11 comments to Two Wrongs Do Make a Write

  • Shephard

    I had to come read your article to find out why the lemurs were unleashed.
    You know, I totally get what you’re saying. My husband is a film-maker, and he and his story team often go down sideroads with a story, spin off on a lark, only to come right back to the fork in the road. But the story is always stronger for it. Been there, done that, crossed it off the list.
    Your writing made me laugh.
    Cheers,
    ~Shephard

    • KLM

      Well, thanks for stopping by. I now know how to lure you to my blog. Bwahahaha! Perhaps my next headline will again feature lemurs as click bait!

  • You’re doing a lot better than I ever did with the wet towels thing. I always picked them up myself, because it was easier than repeating eleven times. Actually, I said it many times AND THEN picked them up. Your kids will thank you later.
    Tans fade anyway.

    • KLM

      Yes, that’s what I end up doing too. It goes like this: Yell, sigh, pick up the towels myself. Repeat until they cart me off to the Home for Exhausted Mothers Who Yell About Wet Towels on the Floor.

      I often say that you have to choose one of two ways to be as a mom, a nag or a doormat. Most days I go with the doormat option.

  • Glad you’re back! Your posts always make me laugh out loud. Are your books this funny?

    Your process sounds a lot like mine (and I whine to my Muse a lot too). I’ve tried outlining and all that crap, but it just doesn’t work for me. The first draft is always an investigative process and there are lots of wrong turns.

    I just have to live with it.

    • KLM

      Gosh, I hope they’re funny. Or maybe not.

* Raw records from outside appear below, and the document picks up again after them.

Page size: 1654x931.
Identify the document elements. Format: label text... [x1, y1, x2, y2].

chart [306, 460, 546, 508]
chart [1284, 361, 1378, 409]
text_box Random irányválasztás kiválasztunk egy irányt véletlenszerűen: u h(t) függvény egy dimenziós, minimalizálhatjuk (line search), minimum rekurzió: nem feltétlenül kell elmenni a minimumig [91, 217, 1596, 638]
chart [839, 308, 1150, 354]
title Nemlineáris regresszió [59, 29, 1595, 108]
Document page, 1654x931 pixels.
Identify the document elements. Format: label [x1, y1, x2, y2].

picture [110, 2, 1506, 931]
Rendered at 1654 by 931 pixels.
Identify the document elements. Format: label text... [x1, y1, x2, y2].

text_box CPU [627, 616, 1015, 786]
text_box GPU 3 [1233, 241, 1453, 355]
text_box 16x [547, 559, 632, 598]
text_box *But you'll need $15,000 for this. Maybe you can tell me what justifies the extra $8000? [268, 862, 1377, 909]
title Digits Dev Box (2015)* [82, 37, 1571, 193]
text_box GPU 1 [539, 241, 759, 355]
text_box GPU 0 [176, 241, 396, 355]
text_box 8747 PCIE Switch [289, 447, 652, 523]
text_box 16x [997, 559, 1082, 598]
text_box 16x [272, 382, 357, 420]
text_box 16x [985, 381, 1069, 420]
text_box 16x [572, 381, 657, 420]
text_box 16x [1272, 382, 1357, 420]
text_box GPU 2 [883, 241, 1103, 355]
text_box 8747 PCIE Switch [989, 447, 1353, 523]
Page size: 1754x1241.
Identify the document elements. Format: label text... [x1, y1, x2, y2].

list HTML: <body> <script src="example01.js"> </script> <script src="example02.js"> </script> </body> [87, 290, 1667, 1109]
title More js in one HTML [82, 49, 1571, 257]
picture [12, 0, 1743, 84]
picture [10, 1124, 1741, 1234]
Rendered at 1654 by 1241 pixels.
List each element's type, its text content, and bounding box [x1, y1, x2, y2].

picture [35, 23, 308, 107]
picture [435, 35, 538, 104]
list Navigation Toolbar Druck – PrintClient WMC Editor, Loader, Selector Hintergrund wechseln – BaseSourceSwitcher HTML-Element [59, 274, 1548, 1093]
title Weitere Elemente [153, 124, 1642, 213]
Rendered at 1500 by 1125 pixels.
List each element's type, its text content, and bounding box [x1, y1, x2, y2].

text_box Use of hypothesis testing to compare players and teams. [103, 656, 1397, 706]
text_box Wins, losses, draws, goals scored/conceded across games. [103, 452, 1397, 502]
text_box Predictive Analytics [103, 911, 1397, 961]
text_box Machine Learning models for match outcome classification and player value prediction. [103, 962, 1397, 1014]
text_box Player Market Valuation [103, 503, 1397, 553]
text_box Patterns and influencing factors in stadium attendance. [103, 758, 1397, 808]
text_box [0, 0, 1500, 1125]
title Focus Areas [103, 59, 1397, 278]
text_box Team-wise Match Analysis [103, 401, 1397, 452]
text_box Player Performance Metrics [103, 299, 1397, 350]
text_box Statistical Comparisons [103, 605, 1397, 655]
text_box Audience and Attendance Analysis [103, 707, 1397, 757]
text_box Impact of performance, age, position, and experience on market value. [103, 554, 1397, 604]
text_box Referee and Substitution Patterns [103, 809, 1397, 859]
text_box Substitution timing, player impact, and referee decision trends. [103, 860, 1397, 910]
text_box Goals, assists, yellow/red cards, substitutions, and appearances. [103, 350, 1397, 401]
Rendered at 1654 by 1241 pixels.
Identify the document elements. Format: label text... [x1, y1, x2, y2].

Tabula Rasa has its moments but it’s a thriller so I suppose it would be odd if the characters were cracking wise while blowing stuff up.

      Yes, I now consider myself both a failed pantser and failed plotter. Actually what is it called if you plan and then everything goes awry? That’s what we are, Dianne. Hybrid pantsplotters, rejected by both sides and wholly misunderstood. Fortunately, there is wine.

  • Hey there–I can relate! Failed pantsing my first book, finally plotted it after the fact, then a complete and total rewrite from scratch, causing much twitchiness. Now onto book two and trying to plot from the start. An editor friend just gave me some advice. She suggested writing each scene on a notecard, then after writing up that scene, taking a look to see if it moves the story forward. If not, delete and pitch the card. The idea is that my little brain will think, oh heck, it was just one eensy little notecard anyway…not sure if it will work but will try!

  • Oh, how often The Great Sadness has visited our land. We try to ward it off with chocolate, but it never stays at bay for long.

  • Man, I hear you. I save everything I delete in what I call a ‘cut’ document, and by the time I’m on a final draft (is it ever final?) my cut document is about twice as long as the manuscript. That’s 3 novels for every one. Great Sadness indeed.

  • I pretty much disappear from the Internet during the month of July too. Sadly, I don’t get much writing done either. But now that school has started, my life is about to change. LET’S HEAR IT FOR SCHOOL!